- Problem requirements
Repeat the whole listing word for word, skipping pictures.

- Dataset section
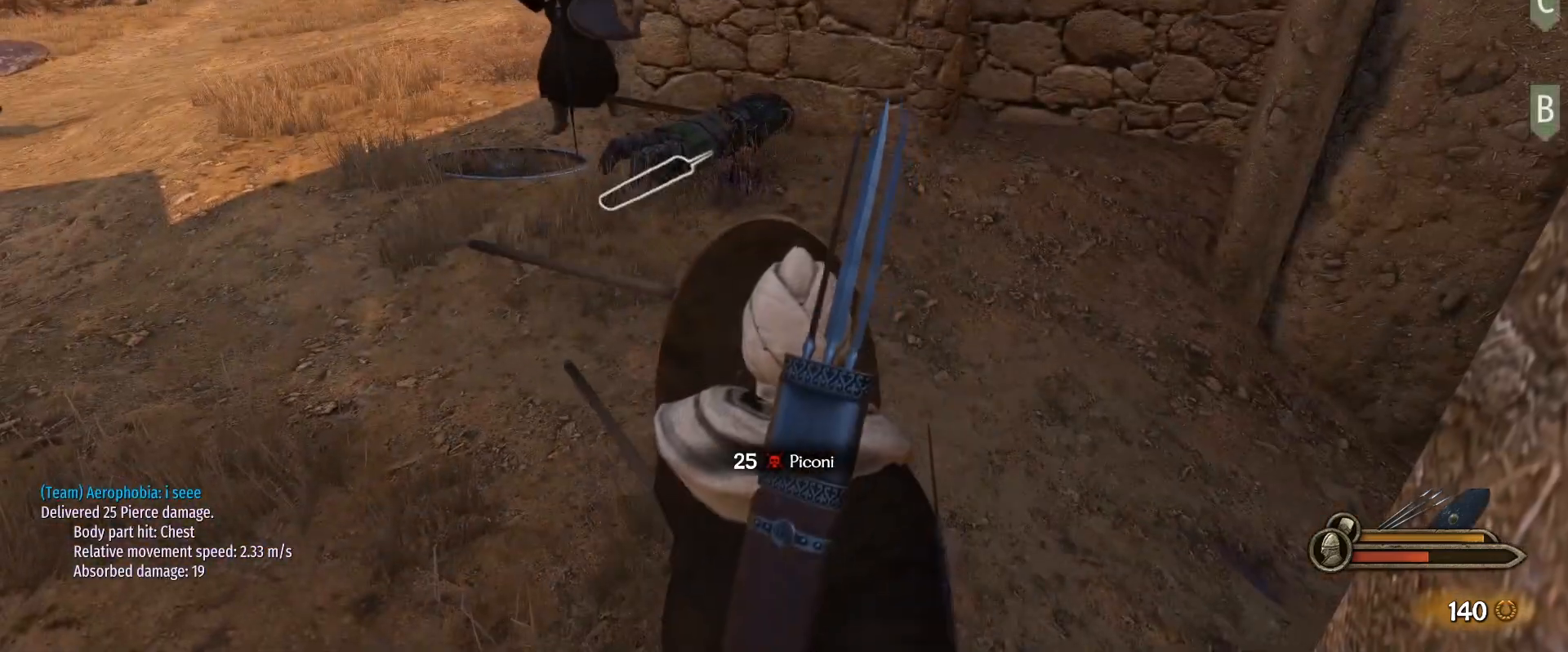
{"keys": ["w"], "mouse": ["right"], "events": [[217, "w", "down"], [450, "alt", "up"]]}
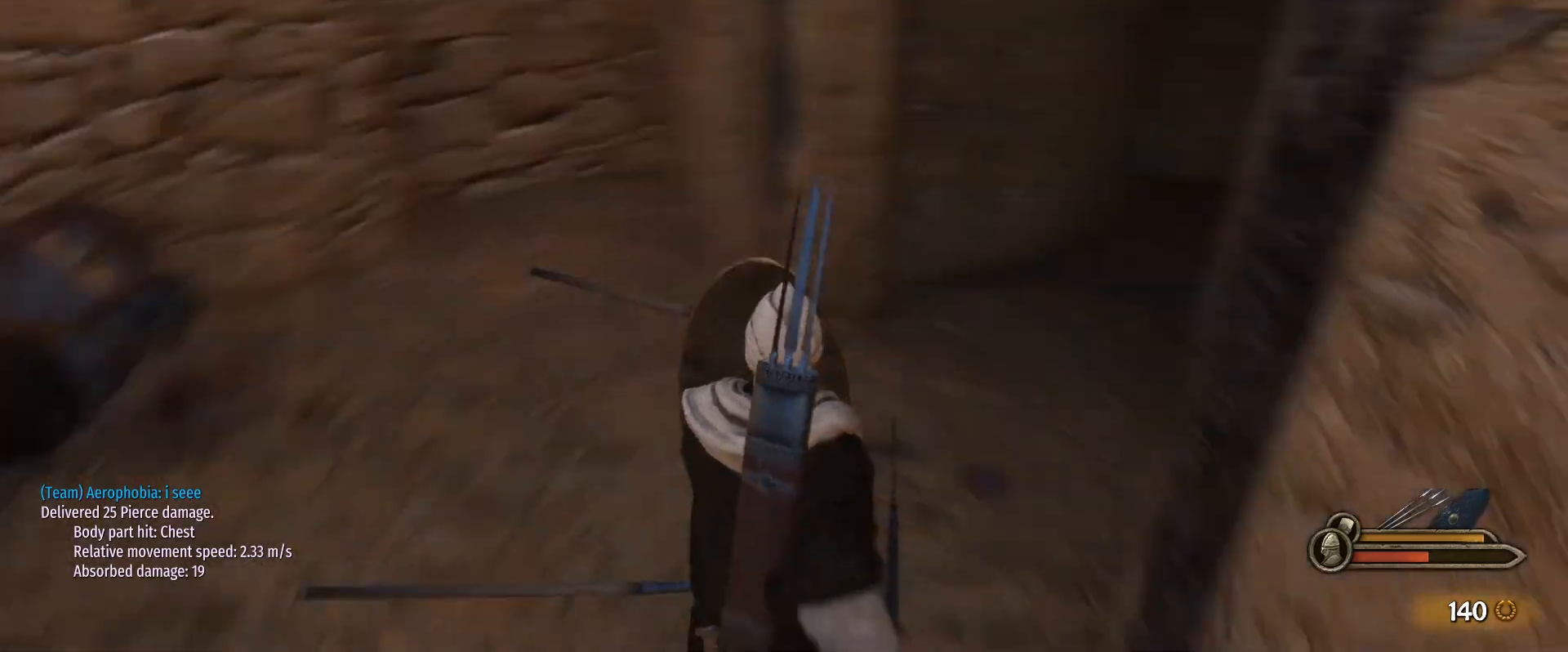
{"keys": ["d", "w"], "mouse": ["right"], "events": [[50, "d", "down"], [333, "d", "up"], [467, "d", "down"]]}
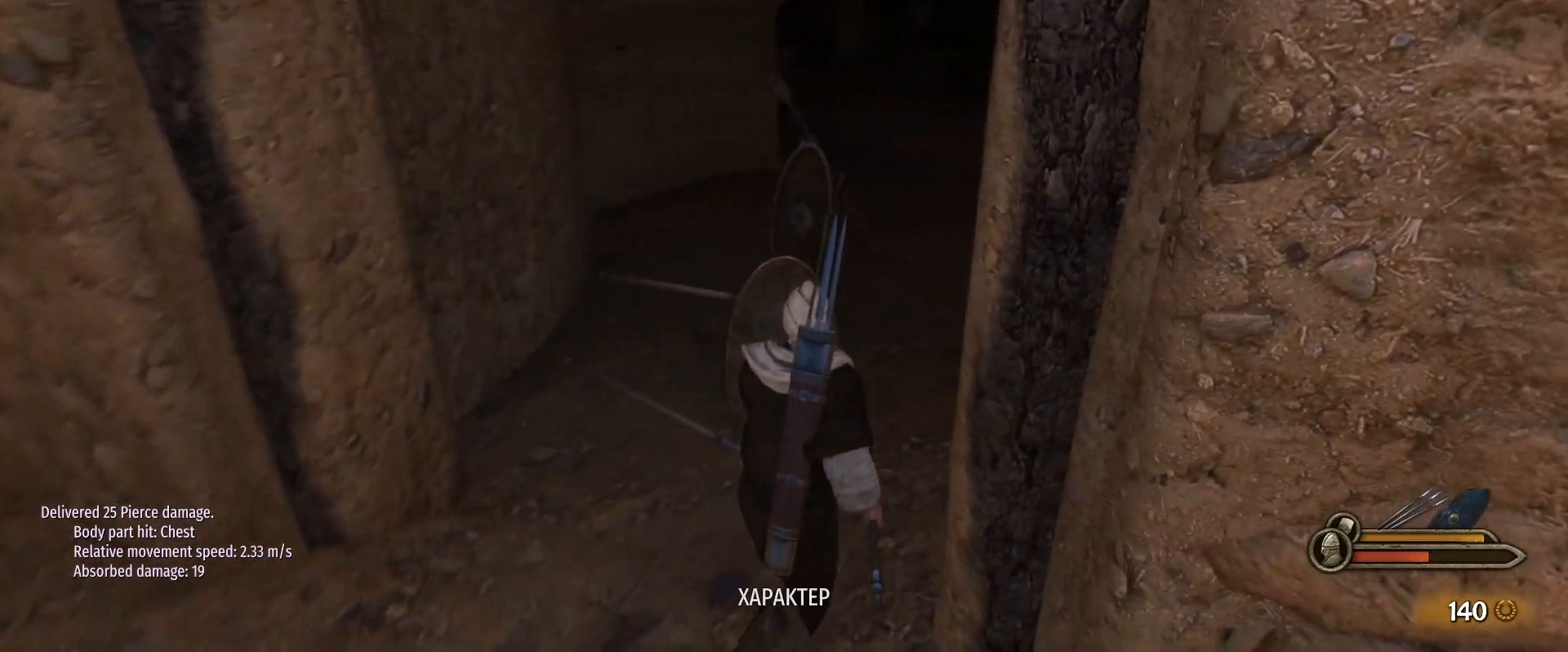
{"keys": ["w"], "mouse": ["right"], "events": [[117, "d", "up"], [250, "mouse_right", "up"], [400, "mouse_right", "down"]]}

- Answer to this task
{"keys": ["w"], "mouse": ["right"], "events": [[217, "w", "down"], [450, "alt", "up"]]}
{"keys": ["d", "w"], "mouse": ["right"], "events": [[50, "d", "down"], [333, "d", "up"], [467, "d", "down"]]}
{"keys": ["w"], "mouse": ["right"], "events": [[117, "d", "up"], [250, "mouse_right", "up"], [400, "mouse_right", "down"]]}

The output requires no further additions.